▸ Problem requirements
Copies of all lines containing the string "investment" are needed from the data below.

===

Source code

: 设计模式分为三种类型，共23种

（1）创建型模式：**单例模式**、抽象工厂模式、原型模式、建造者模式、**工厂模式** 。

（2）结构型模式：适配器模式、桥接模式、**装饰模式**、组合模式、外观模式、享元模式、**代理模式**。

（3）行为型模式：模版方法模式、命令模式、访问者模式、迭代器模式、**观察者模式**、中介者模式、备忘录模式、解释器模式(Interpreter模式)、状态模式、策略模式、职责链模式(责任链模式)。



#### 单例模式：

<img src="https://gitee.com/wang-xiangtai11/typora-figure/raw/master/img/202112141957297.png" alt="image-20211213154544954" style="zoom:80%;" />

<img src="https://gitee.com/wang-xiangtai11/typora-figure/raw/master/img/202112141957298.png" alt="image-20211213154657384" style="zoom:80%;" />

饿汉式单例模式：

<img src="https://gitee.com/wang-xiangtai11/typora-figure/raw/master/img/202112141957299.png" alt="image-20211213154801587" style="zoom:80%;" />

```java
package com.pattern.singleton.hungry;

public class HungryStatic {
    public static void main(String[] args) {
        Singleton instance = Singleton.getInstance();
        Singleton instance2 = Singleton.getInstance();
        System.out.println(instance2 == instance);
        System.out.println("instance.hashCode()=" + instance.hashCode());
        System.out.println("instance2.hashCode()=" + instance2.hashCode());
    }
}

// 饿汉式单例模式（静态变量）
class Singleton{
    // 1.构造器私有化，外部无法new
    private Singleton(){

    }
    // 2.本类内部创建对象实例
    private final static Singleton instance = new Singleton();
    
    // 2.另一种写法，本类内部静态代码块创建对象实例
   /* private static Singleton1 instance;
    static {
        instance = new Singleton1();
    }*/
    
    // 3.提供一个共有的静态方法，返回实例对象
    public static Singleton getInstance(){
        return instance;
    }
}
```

===

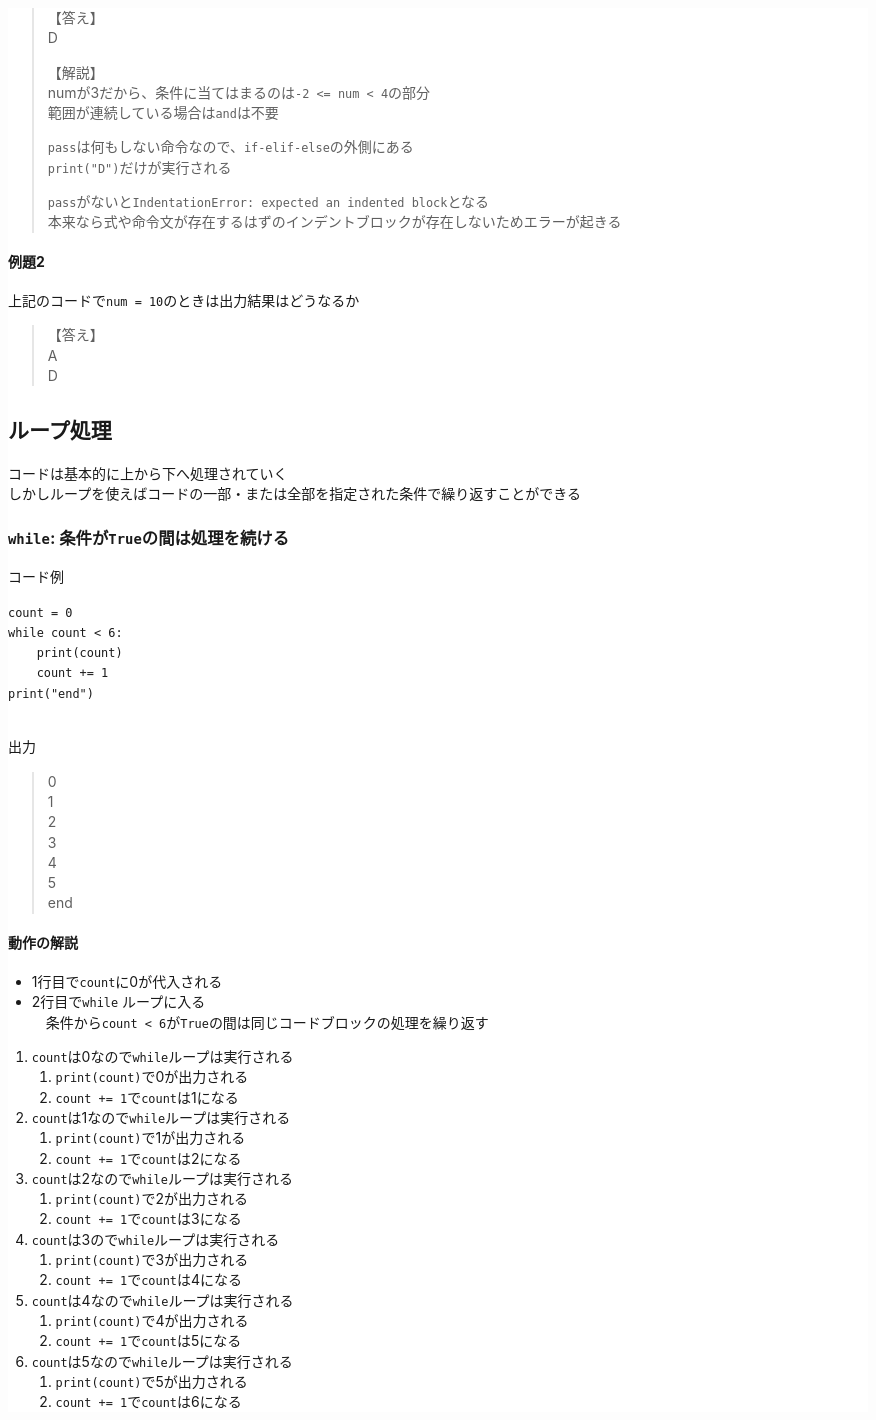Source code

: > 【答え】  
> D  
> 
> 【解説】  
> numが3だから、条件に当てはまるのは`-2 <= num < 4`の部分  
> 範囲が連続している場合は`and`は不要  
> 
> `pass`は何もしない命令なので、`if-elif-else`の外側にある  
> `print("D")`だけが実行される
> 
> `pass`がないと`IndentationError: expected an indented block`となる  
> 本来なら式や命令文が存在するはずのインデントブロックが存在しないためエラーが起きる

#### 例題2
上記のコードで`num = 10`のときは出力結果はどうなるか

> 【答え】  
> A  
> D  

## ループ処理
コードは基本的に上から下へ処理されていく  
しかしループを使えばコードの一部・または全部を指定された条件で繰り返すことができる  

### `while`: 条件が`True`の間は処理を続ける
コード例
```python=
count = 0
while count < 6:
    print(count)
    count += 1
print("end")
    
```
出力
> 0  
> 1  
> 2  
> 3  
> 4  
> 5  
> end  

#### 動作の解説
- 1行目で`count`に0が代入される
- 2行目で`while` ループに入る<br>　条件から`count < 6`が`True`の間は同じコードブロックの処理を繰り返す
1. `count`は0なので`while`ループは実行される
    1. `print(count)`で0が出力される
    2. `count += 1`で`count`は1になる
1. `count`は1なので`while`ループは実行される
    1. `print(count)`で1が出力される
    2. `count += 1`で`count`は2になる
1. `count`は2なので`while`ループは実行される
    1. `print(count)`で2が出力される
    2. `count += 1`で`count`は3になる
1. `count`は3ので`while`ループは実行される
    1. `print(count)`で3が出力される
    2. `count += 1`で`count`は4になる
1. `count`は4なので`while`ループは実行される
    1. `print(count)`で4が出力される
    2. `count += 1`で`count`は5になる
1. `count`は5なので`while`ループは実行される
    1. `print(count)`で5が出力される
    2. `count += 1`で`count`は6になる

===

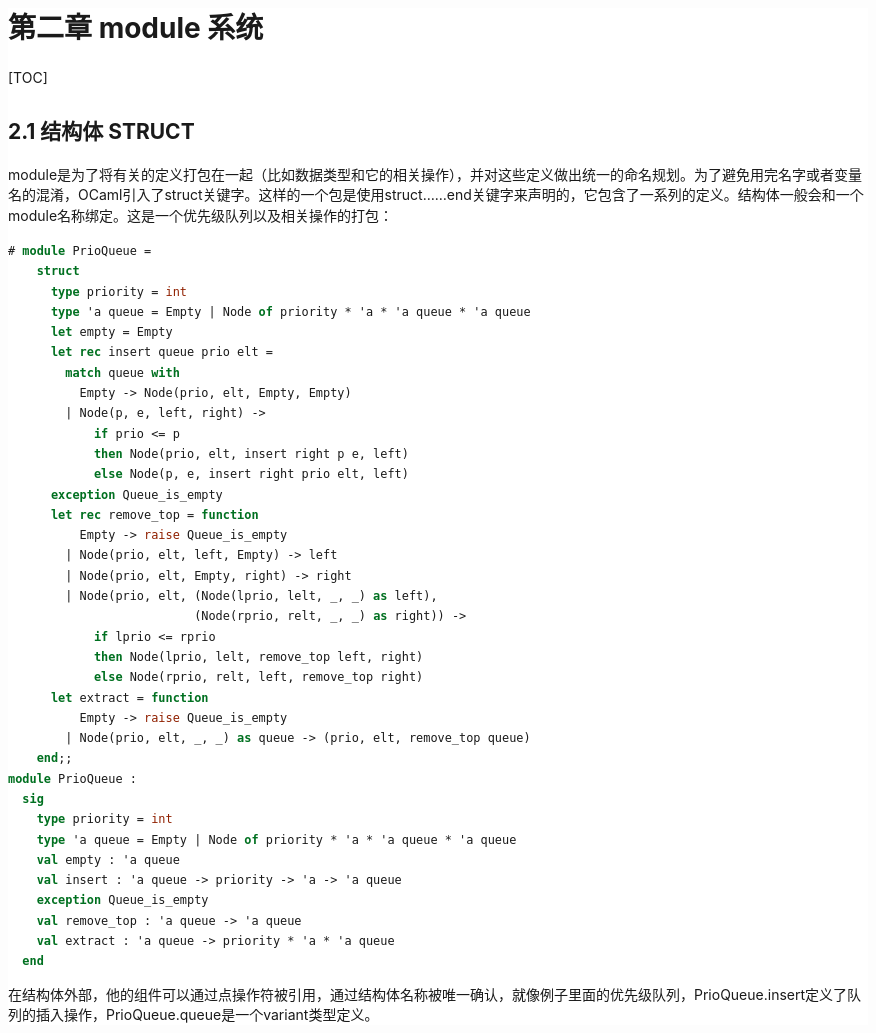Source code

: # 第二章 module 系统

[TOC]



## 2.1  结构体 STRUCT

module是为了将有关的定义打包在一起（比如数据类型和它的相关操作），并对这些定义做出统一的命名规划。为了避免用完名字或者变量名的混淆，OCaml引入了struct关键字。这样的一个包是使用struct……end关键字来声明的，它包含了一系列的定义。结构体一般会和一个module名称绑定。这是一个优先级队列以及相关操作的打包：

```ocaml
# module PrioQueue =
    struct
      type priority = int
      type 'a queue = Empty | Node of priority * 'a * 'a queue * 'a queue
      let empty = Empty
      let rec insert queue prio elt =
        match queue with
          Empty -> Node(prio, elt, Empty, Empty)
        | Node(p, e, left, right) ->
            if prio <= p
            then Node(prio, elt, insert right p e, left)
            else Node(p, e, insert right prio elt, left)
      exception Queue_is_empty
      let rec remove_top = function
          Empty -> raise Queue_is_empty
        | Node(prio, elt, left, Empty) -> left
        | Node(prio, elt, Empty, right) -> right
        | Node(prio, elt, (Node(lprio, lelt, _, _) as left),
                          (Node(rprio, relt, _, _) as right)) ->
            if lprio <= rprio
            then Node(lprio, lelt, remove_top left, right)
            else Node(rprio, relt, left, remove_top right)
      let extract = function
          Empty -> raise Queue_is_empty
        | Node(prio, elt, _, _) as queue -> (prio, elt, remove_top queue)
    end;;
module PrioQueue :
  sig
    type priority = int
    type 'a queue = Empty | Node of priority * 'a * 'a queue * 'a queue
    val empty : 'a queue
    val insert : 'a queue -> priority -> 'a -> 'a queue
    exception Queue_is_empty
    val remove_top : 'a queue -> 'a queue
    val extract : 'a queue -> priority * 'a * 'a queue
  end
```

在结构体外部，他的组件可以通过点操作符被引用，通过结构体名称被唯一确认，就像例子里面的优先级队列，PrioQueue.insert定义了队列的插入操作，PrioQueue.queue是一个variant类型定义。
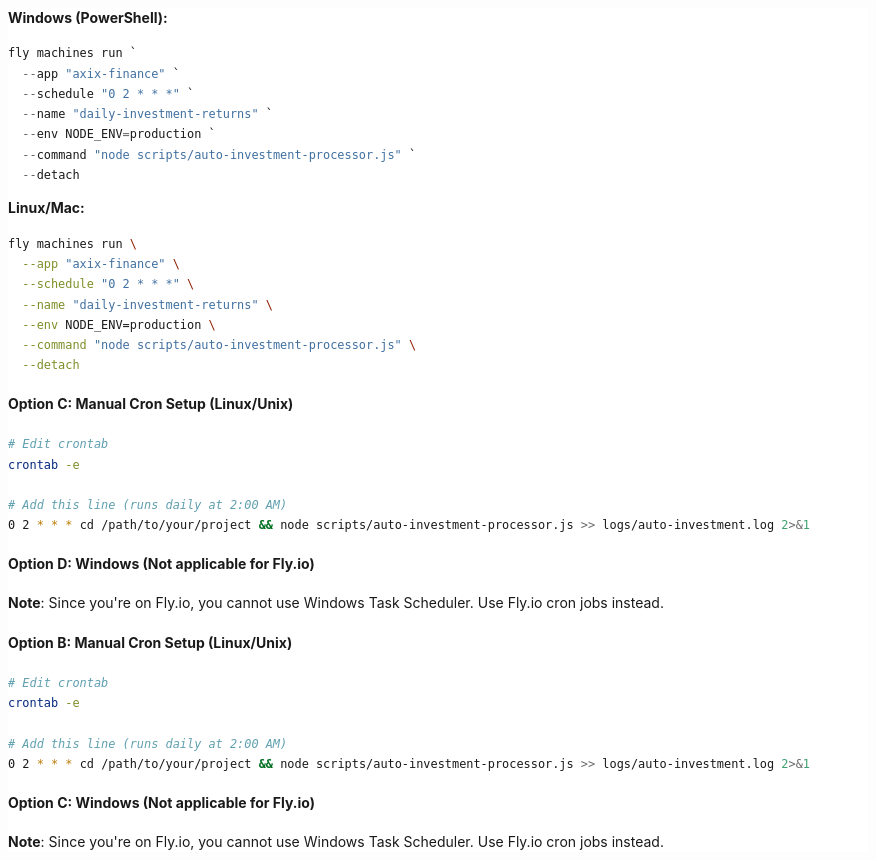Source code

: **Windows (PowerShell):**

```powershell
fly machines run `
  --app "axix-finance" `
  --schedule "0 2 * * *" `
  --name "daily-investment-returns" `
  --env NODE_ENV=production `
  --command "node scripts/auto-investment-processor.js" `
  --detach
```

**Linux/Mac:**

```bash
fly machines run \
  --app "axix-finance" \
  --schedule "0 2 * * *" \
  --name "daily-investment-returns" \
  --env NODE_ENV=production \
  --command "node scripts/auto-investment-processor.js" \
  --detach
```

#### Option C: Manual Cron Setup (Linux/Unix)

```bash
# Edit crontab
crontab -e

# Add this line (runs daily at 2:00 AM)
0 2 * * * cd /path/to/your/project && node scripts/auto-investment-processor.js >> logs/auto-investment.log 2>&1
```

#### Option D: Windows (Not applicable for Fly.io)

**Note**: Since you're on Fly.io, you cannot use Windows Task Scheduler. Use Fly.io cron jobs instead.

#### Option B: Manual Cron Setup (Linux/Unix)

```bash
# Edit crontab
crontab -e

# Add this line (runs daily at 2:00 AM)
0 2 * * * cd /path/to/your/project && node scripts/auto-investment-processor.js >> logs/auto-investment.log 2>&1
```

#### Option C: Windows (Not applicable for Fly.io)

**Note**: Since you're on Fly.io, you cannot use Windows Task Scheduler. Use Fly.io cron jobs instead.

===

▸ Reply to the exercise
  --name "daily-investment-returns" `
  --command "node scripts/auto-investment-processor.js" `
  --name "daily-investment-returns" \
  --command "node scripts/auto-investment-processor.js" \
0 2 * * * cd /path/to/your/project && node scripts/auto-investment-processor.js >> logs/auto-investment.log 2>&1
0 2 * * * cd /path/to/your/project && node scripts/auto-investment-processor.js >> logs/auto-investment.log 2>&1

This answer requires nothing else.